# Pull Start issues



## bruce69camaro (Mar 18, 2014)

I finally got my HS50 back up and running and now I got a new issue.
I pull the starter rope and it doesn't spin over the motor, in fact it doesn't do anything.
What now could have gone wrong?


Thanks


----------



## tpenfield (Feb 24, 2015)

If the rope pulls, but the mechanism does not turn the engine, then a first thing to check would be if the 'teeth' are jammed and not engaging. If the rope does not pull at all, then the rope itself may have become jammed.

Either way, the best thing to do is take the pull starter assembly off and have a look.


----------



## Vermont007 (Mar 29, 2015)

I have been guilty of putting the rope on in the wrong direction; clockwise instead of counter-clockwise . . . . or vice-versa.


----------



## bruce69camaro (Mar 18, 2014)

The rope does pull, nothing engages.
I pulled it a few times and had no issues, the motor just wouldn't start, then I pulled it again and it stopped engaging.


I'll remove it and take a look at the teeth.


I know they offered an electric starter kit for this model, but since it is 33 years old, is it worth it?


This snow blower has some family value to me, but with all the issues this thing has had, it's losing a lot of value to me.


Thanks


----------



## RIT333 (Feb 6, 2014)

An HS50 is still a good machine, depending on how it was cared for. A starter motor for a Honda is not as easy to come by as for a Briggs or Tecumseh. Fixing the pull starter should not be that hard, it probably just needs some lubrication. Then you will good to go for another 33 years !


----------



## Vermont007 (Mar 29, 2015)

bruce69camaro said:


> ". . . I know they offered an electric starter kit for this model . . ."

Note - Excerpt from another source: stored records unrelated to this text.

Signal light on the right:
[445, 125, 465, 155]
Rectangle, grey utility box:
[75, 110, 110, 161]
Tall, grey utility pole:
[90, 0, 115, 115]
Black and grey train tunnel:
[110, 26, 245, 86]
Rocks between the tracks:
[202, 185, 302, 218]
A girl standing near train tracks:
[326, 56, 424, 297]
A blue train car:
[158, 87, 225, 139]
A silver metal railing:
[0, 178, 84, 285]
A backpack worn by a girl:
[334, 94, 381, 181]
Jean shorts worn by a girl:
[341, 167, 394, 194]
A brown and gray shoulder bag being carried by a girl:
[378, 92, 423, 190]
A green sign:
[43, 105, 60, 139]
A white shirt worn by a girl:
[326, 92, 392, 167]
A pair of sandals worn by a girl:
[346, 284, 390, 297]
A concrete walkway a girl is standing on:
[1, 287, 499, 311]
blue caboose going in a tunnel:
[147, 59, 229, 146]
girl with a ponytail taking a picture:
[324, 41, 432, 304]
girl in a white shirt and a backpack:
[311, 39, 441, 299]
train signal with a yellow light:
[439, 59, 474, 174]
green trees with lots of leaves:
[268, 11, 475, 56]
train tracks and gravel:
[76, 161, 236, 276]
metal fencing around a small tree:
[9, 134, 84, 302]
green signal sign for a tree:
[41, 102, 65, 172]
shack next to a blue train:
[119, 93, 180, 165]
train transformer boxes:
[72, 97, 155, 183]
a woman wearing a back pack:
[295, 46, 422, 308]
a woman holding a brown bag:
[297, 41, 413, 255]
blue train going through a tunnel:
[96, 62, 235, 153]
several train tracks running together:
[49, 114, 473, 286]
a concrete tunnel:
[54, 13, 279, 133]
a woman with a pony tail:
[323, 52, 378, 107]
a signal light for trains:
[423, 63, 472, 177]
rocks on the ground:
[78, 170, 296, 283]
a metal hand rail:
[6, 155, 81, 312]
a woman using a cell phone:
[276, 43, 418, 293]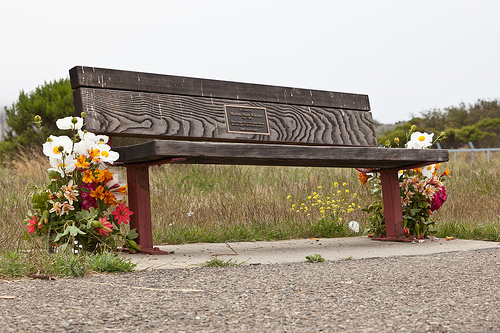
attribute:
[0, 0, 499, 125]
sky — clear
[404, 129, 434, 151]
flower — white, yellow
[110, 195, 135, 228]
flower — red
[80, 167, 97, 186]
flower — orange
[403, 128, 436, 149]
flower — yellow, white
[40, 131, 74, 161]
flower — white, yellow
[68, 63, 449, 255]
bench — vacant, wooden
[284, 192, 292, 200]
flower — yellow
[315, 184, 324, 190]
flower — yellow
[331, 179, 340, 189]
flower — yellow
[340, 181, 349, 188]
flower — yellow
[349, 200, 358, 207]
flower — yellow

Did all of them have a gear ring on the flywheel ?


----------



## JLawrence08648 (Jan 15, 2017)

You need to get it fixed. Are you aware that electric start means you need an extension cord. If it stalls while using it you can't be getting out the extension cord.

As said, take the cord housing off or the entire housing. There are cogs which kick out to engage a cup on the flywheel. While it's in your hand, pull the cord to see if the wings are kicking out. In fact so, it will engage.


----------



## drmerdp (Feb 9, 2014)

With the recoil starter removed you should see 2 pawls. As you pull the rope both pawls should extend to contact the ledges inside the cup attached to the flywheel. 

Possibly the pawls are not extending, or they are worn or broken and are to short to contact the cup. Or the cup may be loose and spinning free of the crank.


----------